As with the decision to cut fuel duty, the additional funding for bin collection reminds people that even at a time of deep spending cuts, decisions are still made on spending priorities. Playing the fantasy budget game is a futile experience, but the £250m earmarked for bin collections could have guaranteed the UK the world's best marine energy industry, creating thousands of jobs, just as the money George Osborne dished out in fuel duty cuts earlier this year could have helped turn the Green Investment Bank into a genuine engine for green growth.
Most significant, however, is the undertow the anti-green Pickles-Hammond clique in the cabinet applies to the wider low-carbon economy agenda.

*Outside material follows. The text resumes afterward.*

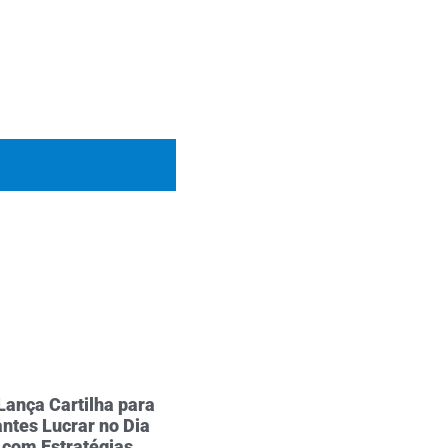
Lança Cartilha para
ntes Lucrar no Dia
 com Estratégias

The government remains committed to driving through the big policy reforms, such as electricity market reforms, renewable energy subsidies (despite an unexpected setback for the Renewable Heat Incentive), the Green Deal and the Green Investment Bank, all of which will help to accelerate low-carbon investment. Meanwhile, the Climate Change Act and its binding and ambitious emissions targets provide a framework that ensures that when the government does pursue higher carbon policies it has to find cuts elsewhere to compensate. The direction of travel in favour of a low-carbon economy is clear, and businesses should invest and adapt accordingly.
But the willingness to allow certain departments to repeatedly pull in the opposite direction only serves to fuel investor uncertainty, making it ever harder for the likes of Chris Huhne and Greg Barker to deliver the low-carbon future the government has promised.
Just as the previous Labour government saw the green gloss knocked off its Climate Change Act by its insane decision to support a third runway at Heathrow, the coalition will find that just one or two carbon-intensive decisions have a symbolic and huge impact, even if you are making good progress in other areas. Every time a minister pushes for faster cars, or argues for the creation of a domestic shale gas industry while barely acknowledging the carbon implications, the "greenest government ever" tag looks ever more ironic.
David Cameron urgently needs to pull rank and force the anti-green forces back in to line, or risk losing the environmental credibility he has spent years trying to build. He apparently did precisely that to force through ambitious carbon targets for 2025, despite opposition from his chancellor and others within the cabinet. But he now needs to make his support visible for green policies that are being worked on right now, starting with the imminent decision on whether to impose mandatory carbon reporting requirements on large firms.
The prime minister must next week rectify his failure to make a single speech on the environment since taking office and map out a clear green vision. Either that, or he risks leaving the low-carbon economy stuck in the slow lane, while his emissions-loving colleagues and their high-carbon policies speed off over the horizon.